Museums at forefront of Murray County commissioners' meeting
SLAYTON -- Murray County commissioners met for a third time with members of the public Monday to discuss the organizational structure and future plans for End-O-Line Park and the Murray County Museum.
The commissioners began examining the two museums after the Museum Assessment Program of Washington, D.C., completed a free review of both the museums in 2012.
Commissioner John Giese explained the county thought reviewing the museums would be helpful in light of a high turnover of End-O-Line Park directors and recent public complaints on spending at the museums.
Many in attendance seemed to agree that additional advertising is needed to increase public interest at both of the museums.
While advertising and social media will be a large player in increasing the attendance at both the museums, Commissioner Bill Sauer cautioned against using large amounts of tax dollars in an area of limited interest.
"When we spend our money, let's spend it for the whole county," Sauer said. "We need to look at what's good for the whole county."
One concern discussed during the meeting was the number of staff at End-O-Line Park in relation to the amount of work. A suggestion to reduce the amount spent on staff salaries and drop the admission fee was made.
Romane Dold, a resident of Currie attending the meeting, pointed out that while it may initially appear that End-O-Line Park costs the county more than the Murray County Museum, it's important to remember a large percentage of those costs go for grounds, building and display upkeep.
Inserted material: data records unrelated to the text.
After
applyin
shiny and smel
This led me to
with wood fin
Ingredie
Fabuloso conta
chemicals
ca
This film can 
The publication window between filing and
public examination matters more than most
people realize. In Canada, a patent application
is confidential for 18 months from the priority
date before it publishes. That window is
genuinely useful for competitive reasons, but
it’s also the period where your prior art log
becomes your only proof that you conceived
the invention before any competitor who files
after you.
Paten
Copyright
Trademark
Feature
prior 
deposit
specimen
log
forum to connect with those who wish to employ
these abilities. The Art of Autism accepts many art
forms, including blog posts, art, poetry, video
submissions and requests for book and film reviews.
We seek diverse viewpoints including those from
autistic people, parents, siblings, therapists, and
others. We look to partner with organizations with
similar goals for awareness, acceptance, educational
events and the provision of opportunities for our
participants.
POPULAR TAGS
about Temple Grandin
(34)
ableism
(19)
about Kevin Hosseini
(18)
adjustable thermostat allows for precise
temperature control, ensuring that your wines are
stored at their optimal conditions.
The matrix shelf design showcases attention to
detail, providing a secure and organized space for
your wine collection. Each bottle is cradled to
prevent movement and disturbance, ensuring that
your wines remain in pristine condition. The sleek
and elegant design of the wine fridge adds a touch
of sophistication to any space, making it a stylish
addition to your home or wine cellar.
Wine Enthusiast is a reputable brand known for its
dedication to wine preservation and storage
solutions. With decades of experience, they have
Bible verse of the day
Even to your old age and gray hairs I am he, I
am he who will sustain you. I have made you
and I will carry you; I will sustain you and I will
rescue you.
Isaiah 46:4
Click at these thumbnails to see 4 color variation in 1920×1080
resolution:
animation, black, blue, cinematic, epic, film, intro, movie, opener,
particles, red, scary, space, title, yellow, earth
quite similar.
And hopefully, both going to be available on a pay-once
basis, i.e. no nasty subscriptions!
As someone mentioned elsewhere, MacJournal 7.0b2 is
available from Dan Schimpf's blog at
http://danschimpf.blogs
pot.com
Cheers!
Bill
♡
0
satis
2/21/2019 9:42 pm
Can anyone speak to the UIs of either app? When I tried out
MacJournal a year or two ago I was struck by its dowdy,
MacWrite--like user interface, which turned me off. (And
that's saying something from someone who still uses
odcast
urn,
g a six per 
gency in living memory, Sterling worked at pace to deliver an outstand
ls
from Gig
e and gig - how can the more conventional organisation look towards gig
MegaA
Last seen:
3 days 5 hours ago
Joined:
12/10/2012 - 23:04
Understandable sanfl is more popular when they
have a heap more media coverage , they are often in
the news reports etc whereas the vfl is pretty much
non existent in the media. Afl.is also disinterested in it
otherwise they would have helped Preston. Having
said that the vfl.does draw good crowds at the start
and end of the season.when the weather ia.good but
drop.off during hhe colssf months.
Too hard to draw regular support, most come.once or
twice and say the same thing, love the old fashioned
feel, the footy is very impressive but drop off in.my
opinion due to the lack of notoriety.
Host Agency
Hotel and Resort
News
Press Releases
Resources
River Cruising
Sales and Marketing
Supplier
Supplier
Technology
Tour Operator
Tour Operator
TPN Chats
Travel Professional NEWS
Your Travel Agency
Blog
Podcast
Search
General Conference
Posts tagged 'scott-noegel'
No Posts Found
"Without those costs, in comparison to the museum, there isn't that much of a difference," he said.
Dold also said the primary question that needs to be considered is whether the museums are a service or need to pay their own way.
While finances played a large role in the discussion, Commissioner Kevin Vickerman reminded the audience the meeting's goal was not only to look at the parks' finances, but to evaluate the organizational structure of End-O-Line Park and the Murray County Museum.
"We need to look at what we should do to make a better park and streamline things," Robert Moline, the board's chair, added.
To that end, the commissioners are considering the possibility of changing the organizational structure of the museums.
One proposed idea includes hiring a museum director who would report to the county board and oversee both of the museums. Each of the museums would have a supervisor overseeing staff and daily operations.
Greater communication between the county and the museum directors was also emphasized, with board members expressing a desire to work more closely with the museums and the historical society.
Commissioners plan to continue the conversation about how the two museums can best be administered.
"We aren't going to make any decisions today," Moline said. "We just want to get some discussion going and see what everyone wants to do."